ABSTRACT

Lest the foregoing chapters, on the passive and the mediated subject, have left a false impression, I think it best to state openly now what I hope has been clear throughout, that my emphasis on grammatical and syntactic detail does not imply an endorsement of “the linguistic turn” so central to literary theory and criticism over the last 40 or so years. Indeed, quite the opposite. So far from holding that the subject is merely “an effect of language,” I have argued that changes in the disposition of grammatical subjects indicate changes in the condition of a real, ontological subject, one that exists outside language.1 To the degree, then, that my argument has negative force, it is directed against what seems to me the linguistic reductionism of structuralist and post-structuralist theory. Rather than exploring the by-ways, I will address in this chapter a universally acknowledged fountainhead of that theory, the Course in General Linguistics (ca. 1910) of Ferdinand de Saussure. Likewise, I will turn directly to the fundamental tenet of Saussure’s linguistics, namely “the fact that linguistic signs are arbitrary,” an axiom which, according to Saussure, “no one disputes,” although no one but he has grasped its implications.2 It is precisely this “fact” that I intend to dispute, and therefore I shift my focus in this chapter from syntax to lexicon, from syntactic functions to the words that perform those functions and supply their specific content. More generally, I will reject the synchronic view of language that the arbitrariness of linguistic signs, if

1 For a telling account of the linguistic construction of subjectivity, see Joel Fineman, Shakespeare’s Perjured Eye (Berkeley: University of California Press, 1986).
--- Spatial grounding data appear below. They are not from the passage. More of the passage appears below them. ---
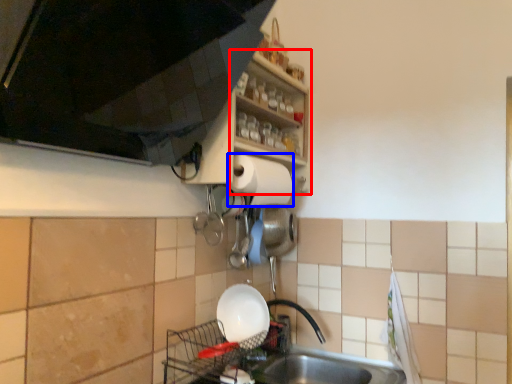
Question: Which of the following is the farthest to the observer, shelf (highlighted by a red box) or paper towel (highlighted by a blue box)?

Choices:
 (A) shelf
 (B) paper towel

Answer: (B)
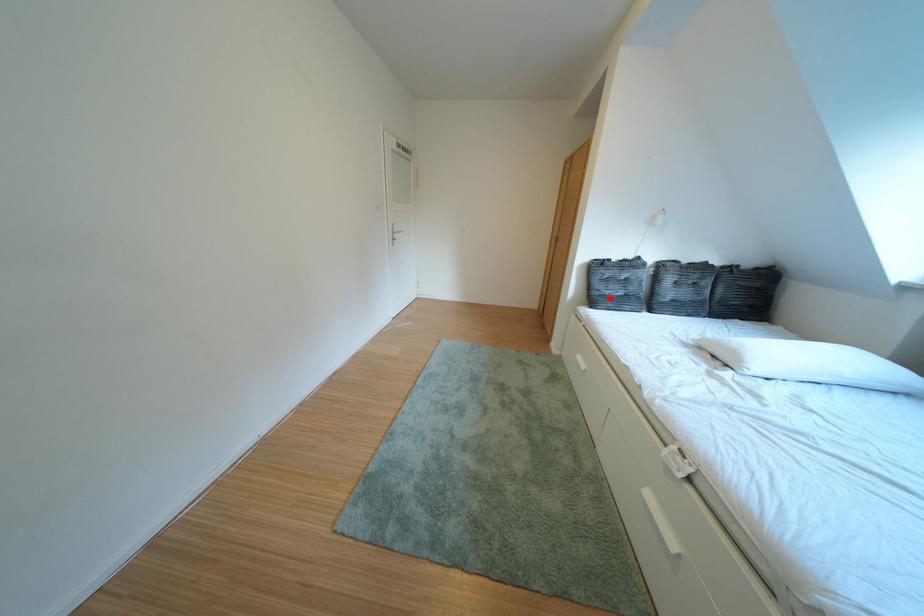
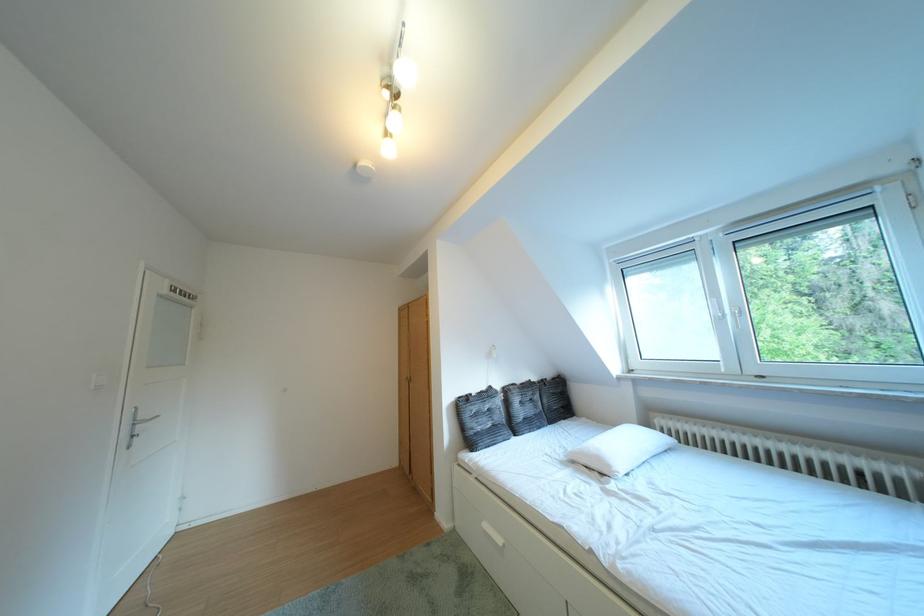
Question: I am providing you with two images of the same scene from different viewpoints. Image1 has a red point marked. In image2, the corresponding 3D location appears at what relative position? Reply with the corresponding letter.

Choices:
 (A) Closer
 (B) Farther

Answer: (B)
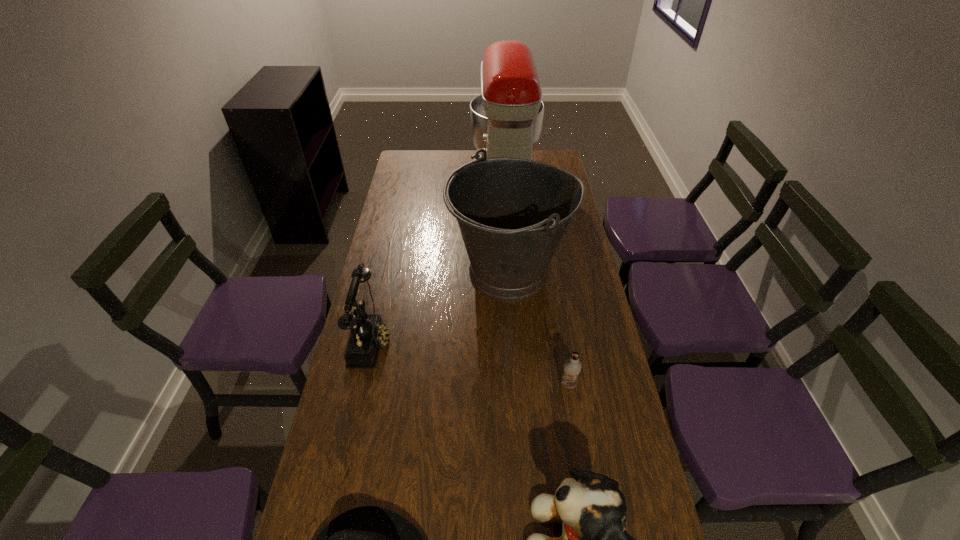
Find the location of a particular element. Image resolution: width=960 pixels, height=540 pixels. the tallest object is located at coordinates (506, 120).

Identify the location of mixer. This screenshot has height=540, width=960. (506, 120).

You are a GUI agent. You are given a task and a screenshot of the screen. Output one action in this format:
    pyautogui.click(x=<x>, y=<y>)
    Task: Click on the bucket
    
    Given the screenshot: What is the action you would take?
    pyautogui.click(x=512, y=213)

Identify the location of telephone. (368, 333).

I want to click on the second shortest object, so click(x=572, y=366).

Find the location of `chocolate milk`. chocolate milk is located at coordinates (572, 366).

Locate an element on the screen. The width and height of the screenshot is (960, 540). free space located 0.280m on the front-facing side of the mixer is located at coordinates (410, 179).

In order to click on vacant area located 0.060m on the front-facing side of the mixer in this screenshot , I will do `click(458, 179)`.

Find the location of a particular element. The image size is (960, 540). blank space located 0.150m on the front-facing side of the mixer is located at coordinates (438, 179).

The width and height of the screenshot is (960, 540). Find the location of `vacant space located on the front of the fifth shortest object`. vacant space located on the front of the fifth shortest object is located at coordinates (519, 409).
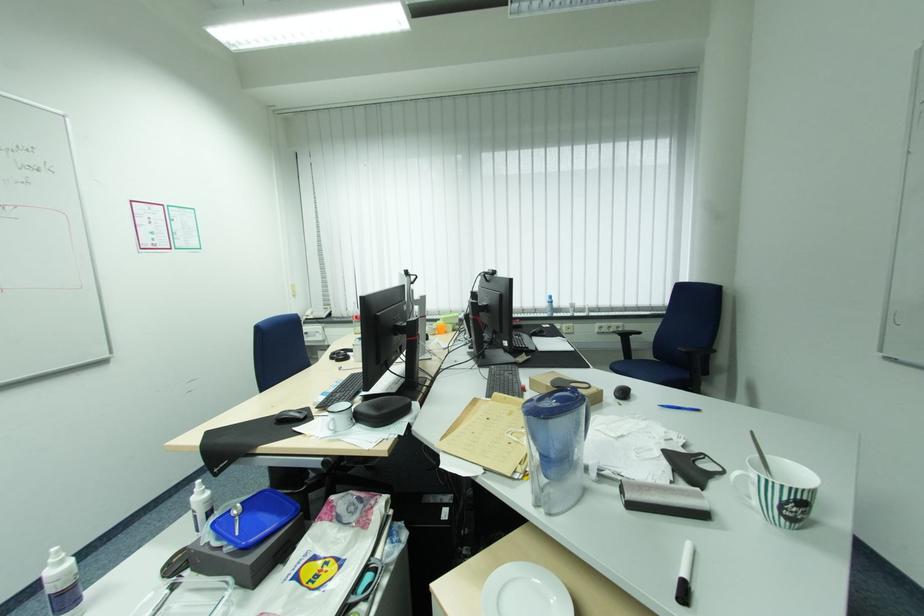
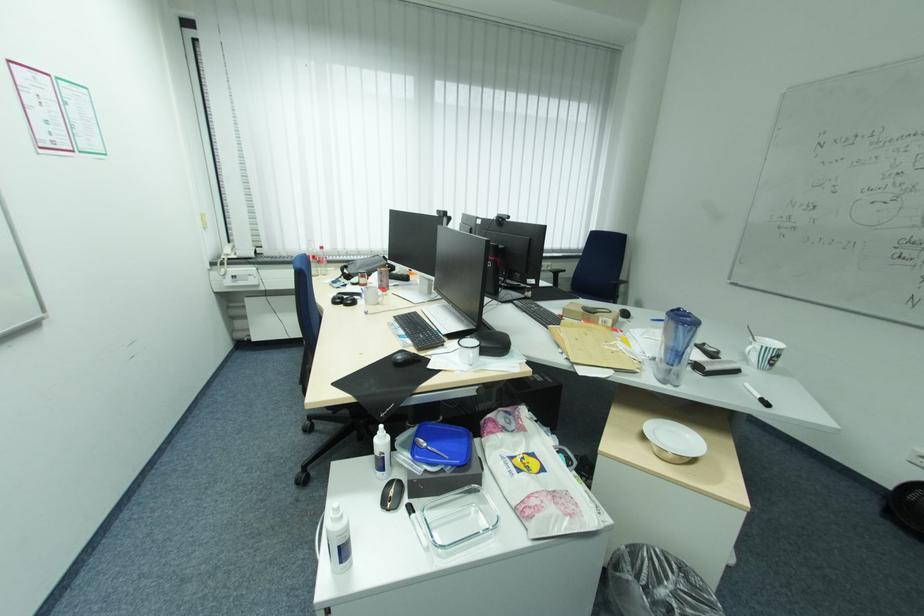
Find the pixel in the second image that matches (286,418) in the first image.

(406, 361)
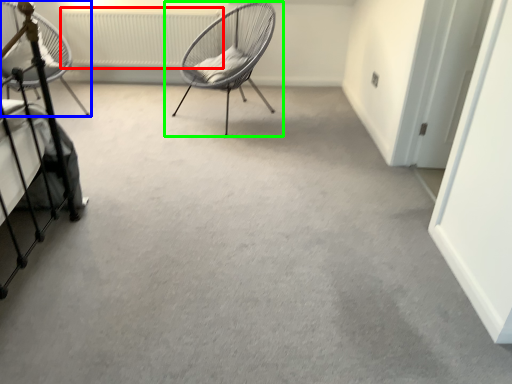
Question: Based on their relative distances, which object is nearer to radiator (highlighted by a red box)? Choose from chair (highlighted by a blue box) and chair (highlighted by a green box).

Choices:
 (A) chair
 (B) chair

Answer: (B)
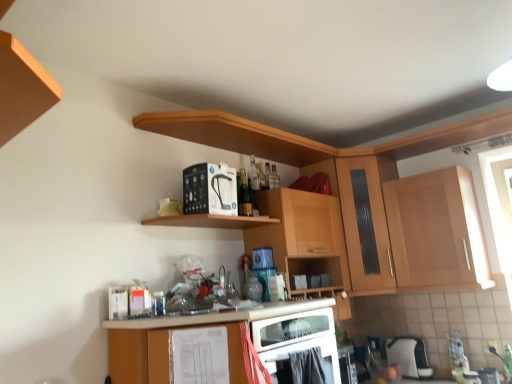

Under the influence especially of Lacan, Fineman maintains that “Shakespeare’s sonnets give off a powerful and … a genuinely new effect of subjectivity,” namely “the subjectivity effect required by a postidealist literariness” (25). Shakespeare turns away from “a poetics centered on the visionary fullness of subject and object” to “a poetics centered instead on the resonant hollowness of a fractured verbal self” (26).